SEGMENTO DI TESTO →
----------------------------------------
Passa ai contenuti principali

Paura

Il presente e la paura del nulla: quel silenzio che ci lascia senza parole


di Laura Maria Di Forti

Di cosa ho paura? Oh, beh, di tante cose, un po’ come tutti, d’altronde, ma soprattutto ho paura del nulla. Il nulla, parola strana, che indica la mancanza di qualcosa. E in effetti qualsiasi cosa è sicuramente meglio dell’assenza totale, o no? Si potrebbero aprire interi dibattiti e ad intervenire sarebbero filosofi, sociologi, psicologi e teologi.

Il nulla. Vengono i brividi solo a pronunciarla, questa parola! Voi direte: tu non hai fede. Ma io credo di averla, ce l’ho, anzi, ma forse non è abbastanza, ecco. Chi possiede la fede vera, quella che ti fa sentire perennemente dentro l’abbraccio di Dio, è fortunato e vive meglio, almeno io credo. Invece chi, come me, sente lontano un Dio che pure esiste, prova la sensazione di essere solo, in una valle che, come dice la nota preghiera mariana, è colma di lacrime.
----------------------------------------
(Voci di dati)

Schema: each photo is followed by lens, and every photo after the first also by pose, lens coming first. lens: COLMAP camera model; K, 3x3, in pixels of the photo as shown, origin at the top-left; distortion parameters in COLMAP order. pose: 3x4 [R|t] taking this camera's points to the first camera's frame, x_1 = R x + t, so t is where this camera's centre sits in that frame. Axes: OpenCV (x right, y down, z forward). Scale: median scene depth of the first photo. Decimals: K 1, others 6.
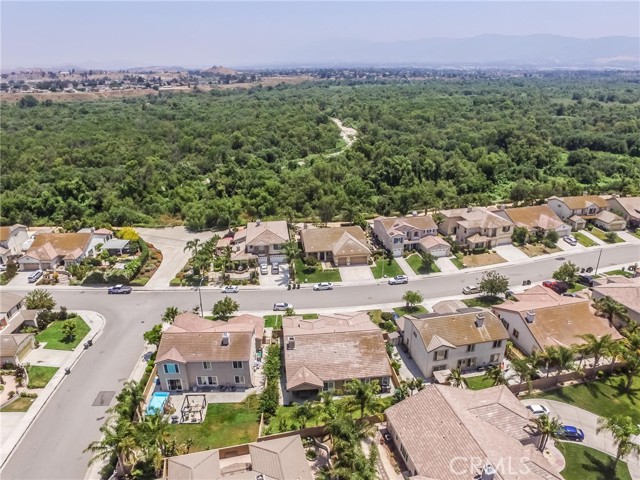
lens RADIAL K [[432.2, 0, 320.0], [0, 432.2, 240.0], [0, 0, 1]] dist [-0.112138, 0.065746]
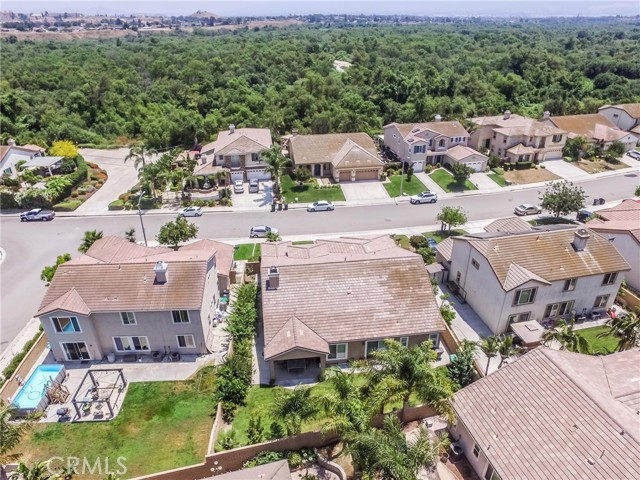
lens RADIAL K [[432.2, 0, 320.0], [0, 432.2, 240.0], [0, 0, 1]] dist [-0.112138, 0.065746]
pose [[0.999734, -0.008259, 0.021544, -0.009240], [0.005767, 0.993549, 0.113257, 0.078515], [-0.022341, -0.113103, 0.993332, 0.272236]]
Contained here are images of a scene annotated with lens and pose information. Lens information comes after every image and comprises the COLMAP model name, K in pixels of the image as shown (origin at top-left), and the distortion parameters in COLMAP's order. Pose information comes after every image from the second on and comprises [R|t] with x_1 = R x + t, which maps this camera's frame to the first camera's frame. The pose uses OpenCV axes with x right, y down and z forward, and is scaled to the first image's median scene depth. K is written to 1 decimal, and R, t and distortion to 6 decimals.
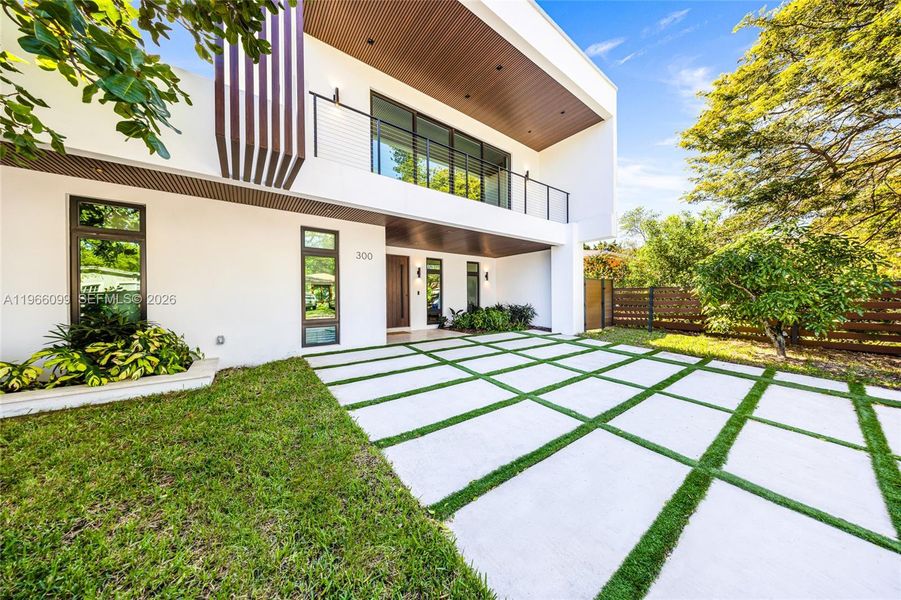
lens RADIAL K [[276.9, 0, 449.6], [0, 276.9, 297.1], [0, 0, 1]] dist [0.000737, -0.002538]
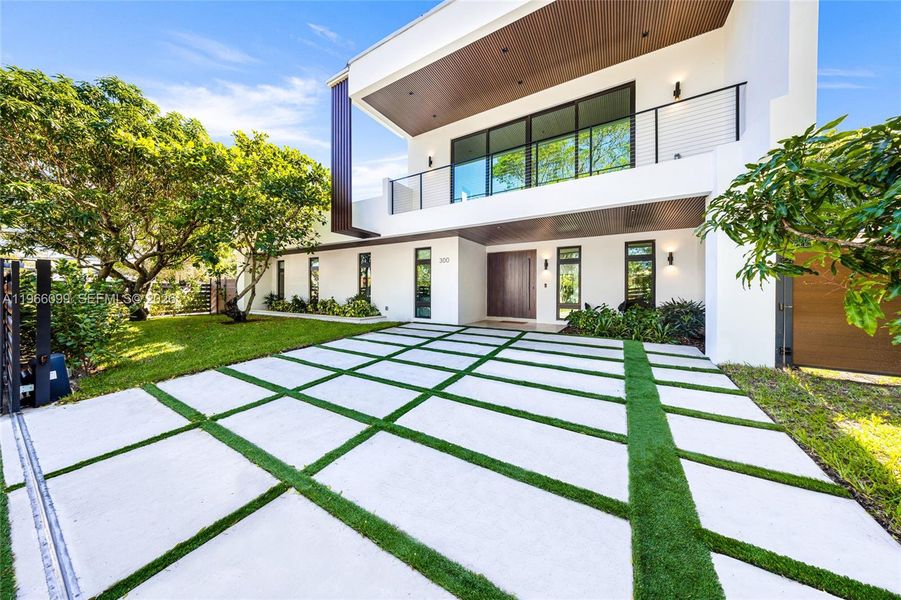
lens RADIAL K [[285.6, 0, 447.9], [0, 285.6, 290.2], [0, 0, 1]] dist [0.001545, 0.000025]
pose [[0.365075, 0.005184, -0.930964, 0.701624], [-0.005753, 0.999978, 0.003312, 0.001173], [0.930960, 0.004146, 0.365097, 0.309614]]
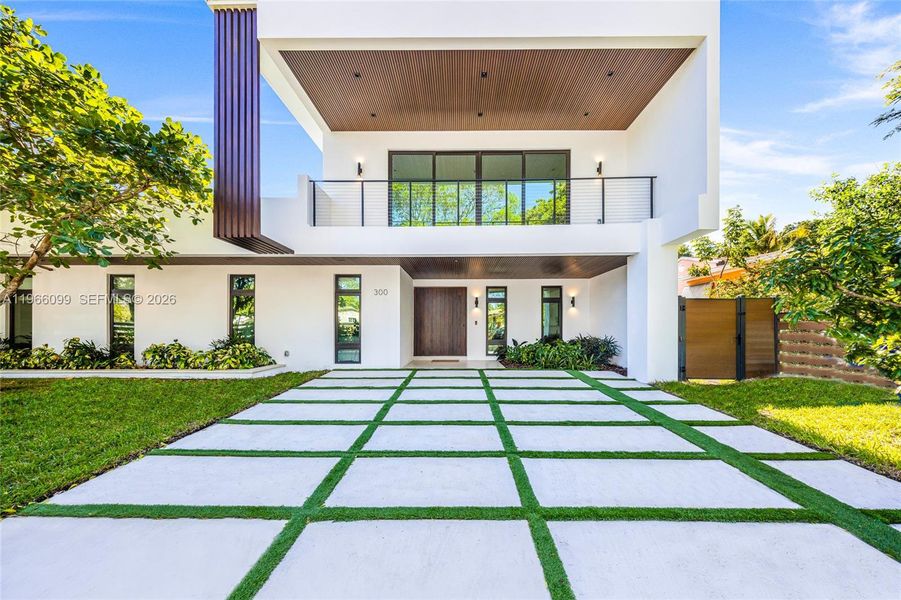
lens RADIAL K [[291.5, 0, 459.9], [0, 291.5, 326.9], [0, 0, 1]] dist [-0.000440, -0.000033]
pose [[0.798586, 0.002306, -0.601877, 0.471287], [-0.002901, 0.999996, -0.000018, -0.000174], [0.601874, 0.001761, 0.798589, 0.128854]]
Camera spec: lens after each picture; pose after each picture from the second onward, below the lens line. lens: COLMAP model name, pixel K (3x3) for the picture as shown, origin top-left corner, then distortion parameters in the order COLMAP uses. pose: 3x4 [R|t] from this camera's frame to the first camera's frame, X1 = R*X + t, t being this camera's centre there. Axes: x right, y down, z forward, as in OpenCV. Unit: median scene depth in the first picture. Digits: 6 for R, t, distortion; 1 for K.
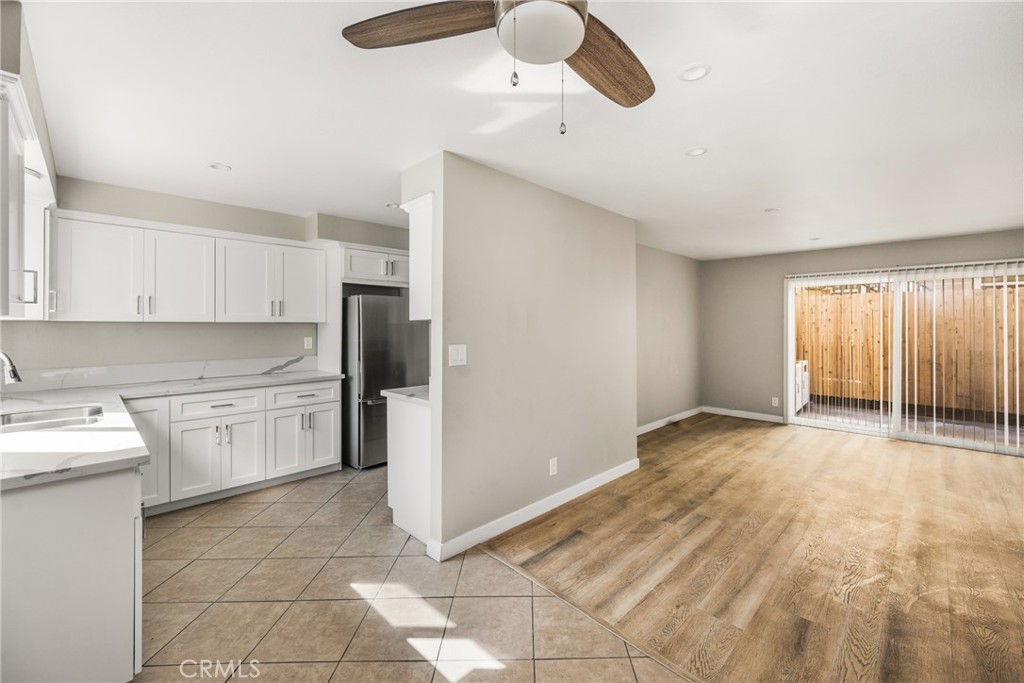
lens RADIAL K [[435.1, 0, 529.6], [0, 435.1, 326.5], [0, 0, 1]] dist [-0.002421, -0.000533]
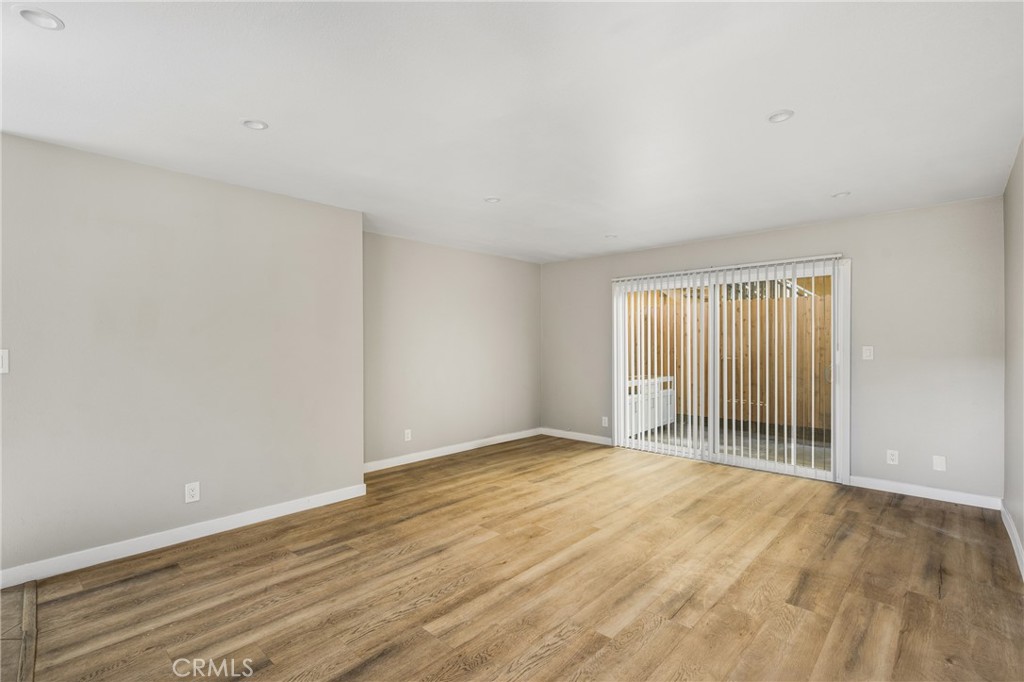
lens RADIAL K [[482.6, 0, 574.0], [0, 482.6, 343.5], [0, 0, 1]] dist [0.000420, 0.000096]
pose [[0.999823, -0.002753, 0.018633, 0.725731], [0.002926, 0.999953, -0.009273, 0.033109], [-0.018607, 0.009326, 0.999783, 0.015788]]
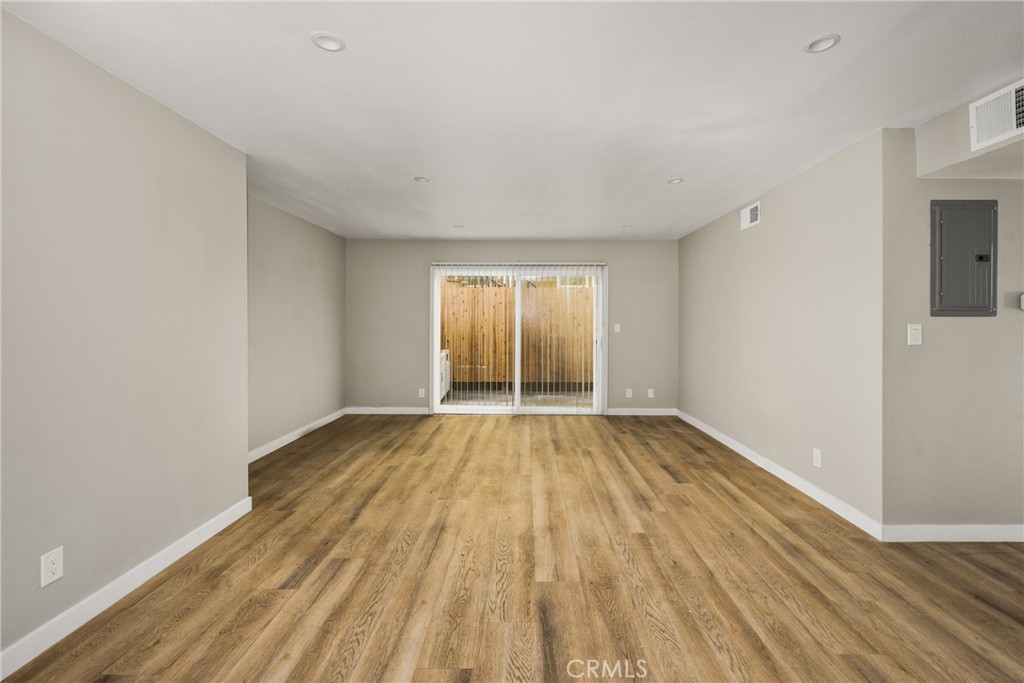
lens RADIAL K [[435.1, 0, 521.3], [0, 435.1, 324.0], [0, 0, 1]] dist [-0.002421, -0.000533]
pose [[0.732352, -0.002725, 0.680921, 0.104055], [0.002968, 0.999995, 0.000810, 0.028782], [-0.680920, 0.001428, 0.732357, 0.210226]]
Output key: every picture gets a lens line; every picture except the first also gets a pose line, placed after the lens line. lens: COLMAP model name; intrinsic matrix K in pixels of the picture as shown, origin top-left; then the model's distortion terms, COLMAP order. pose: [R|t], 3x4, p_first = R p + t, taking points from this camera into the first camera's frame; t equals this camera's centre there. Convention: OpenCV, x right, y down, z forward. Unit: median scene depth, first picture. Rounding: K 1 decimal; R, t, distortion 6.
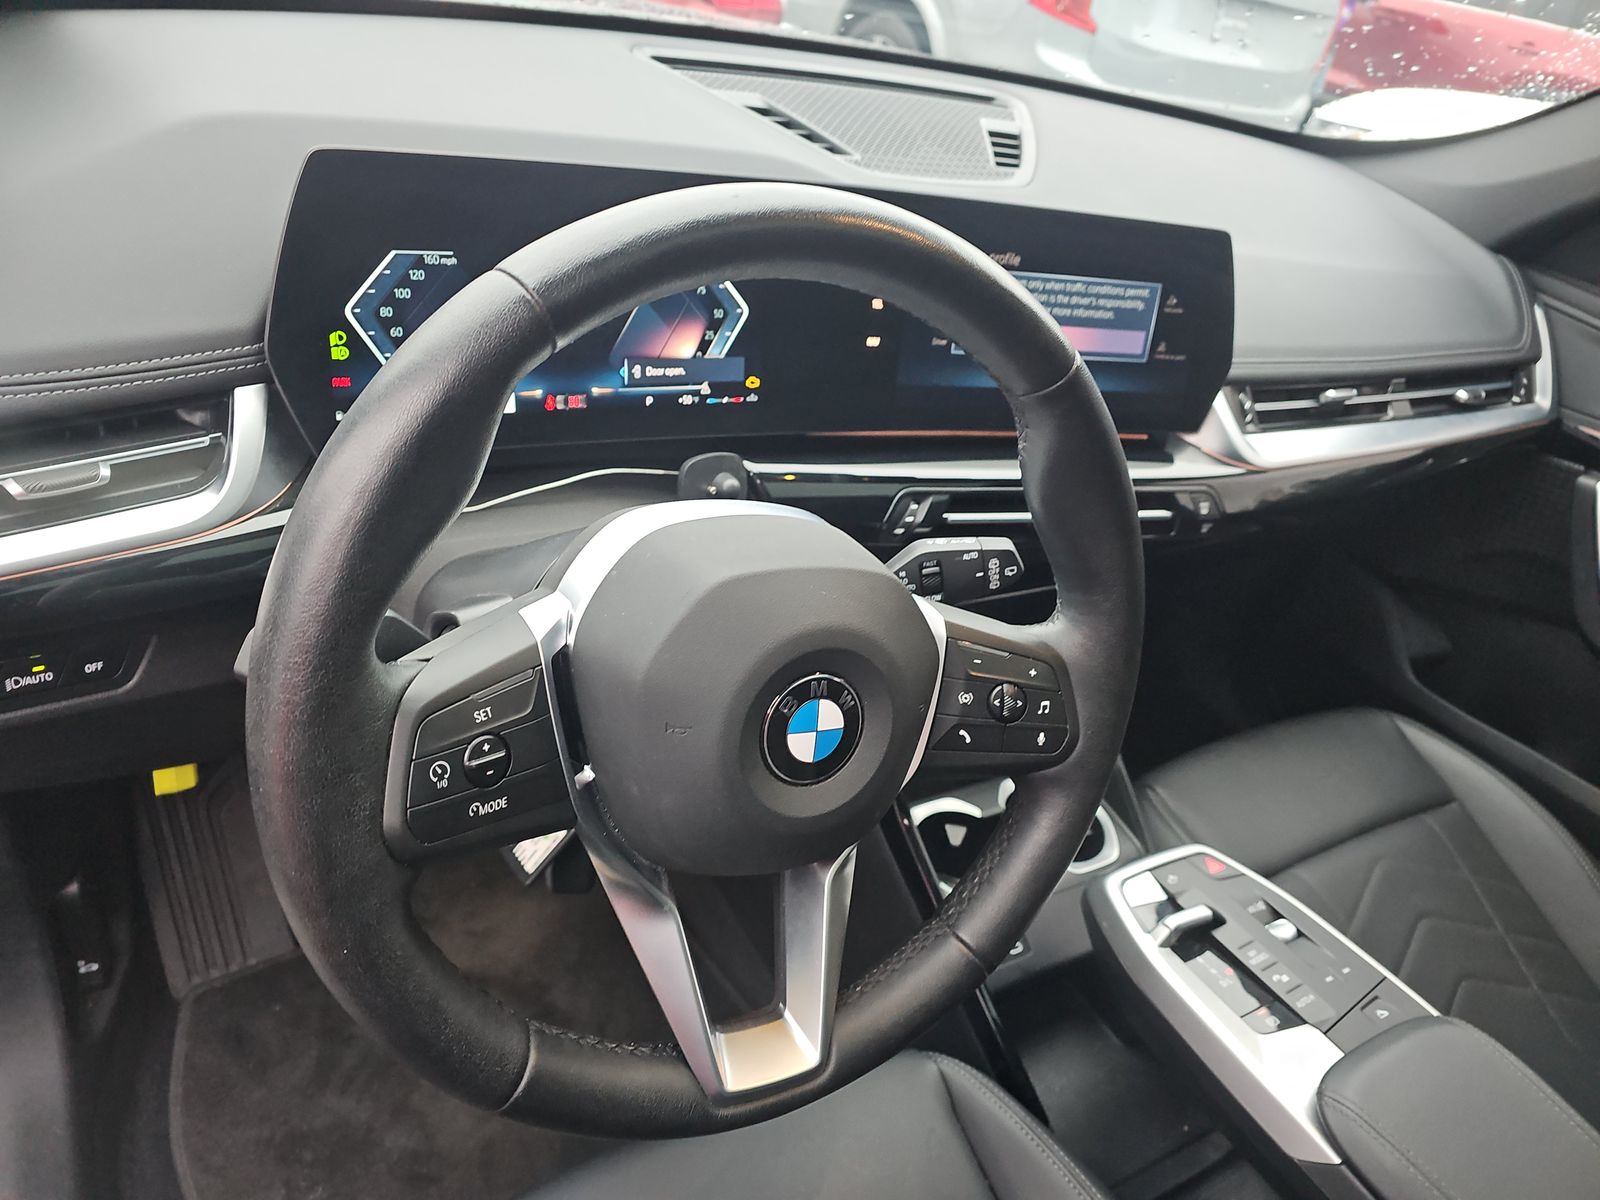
----------------------------------------
REQUISITI DEL COMPITO →
- 1) Nel brano sulla paura del nulla, di che cosa è colma la valle secondo la nota preghiera mariana?
- 2) Fornisci il seguito del brano sulla paura del nulla, cominciando dopo la sua ultima frase.

SEZIONE RISPOSTE →
- 1) Di lacrime.

- 2)
E il dopo, quelli come me non se lo immaginano neanche, è come un grande punto interrogativo che mette soggezione, sicuramente perché la risposta è così difficile da trovare. Per tale motivo siamo così poco attratti dall’universo trascendentale e siamo invece ancorati al presente concreto e reale. Anche se talvolta dolente, ingrato o ingiusto, il presente è infatti l’unica cosa che conosciamo e, pertanto, preferiamo un’esistenza così perigliosa come è quella di ogni essere umano, piuttosto di concepire noi stessi in un’altra dimensione.
La morte fa paura a tutti, anche se è l’unica certezza nella vita di un essere umano. Tutto il resto, l’onore, la gloria, l’amore persino, e tutte le doti e i vizi, possono entrare o non entrare nella nostra vita, plasmarla o distruggerla, ma la morte, ahimè, ci coglie sempre, prima o poi.
E allora? Ci si distrae il più possibile. Si pensa, si scrive, si impara anche, si legge, si esce, ci si appassiona per un film o per un attore, si riempiono gli armadi di vestiti, borse, cianfrusaglie, si parla di tutto e si fanno viaggi, si sperimentano ricette nuove e si vede la televisione fino a sera tardi.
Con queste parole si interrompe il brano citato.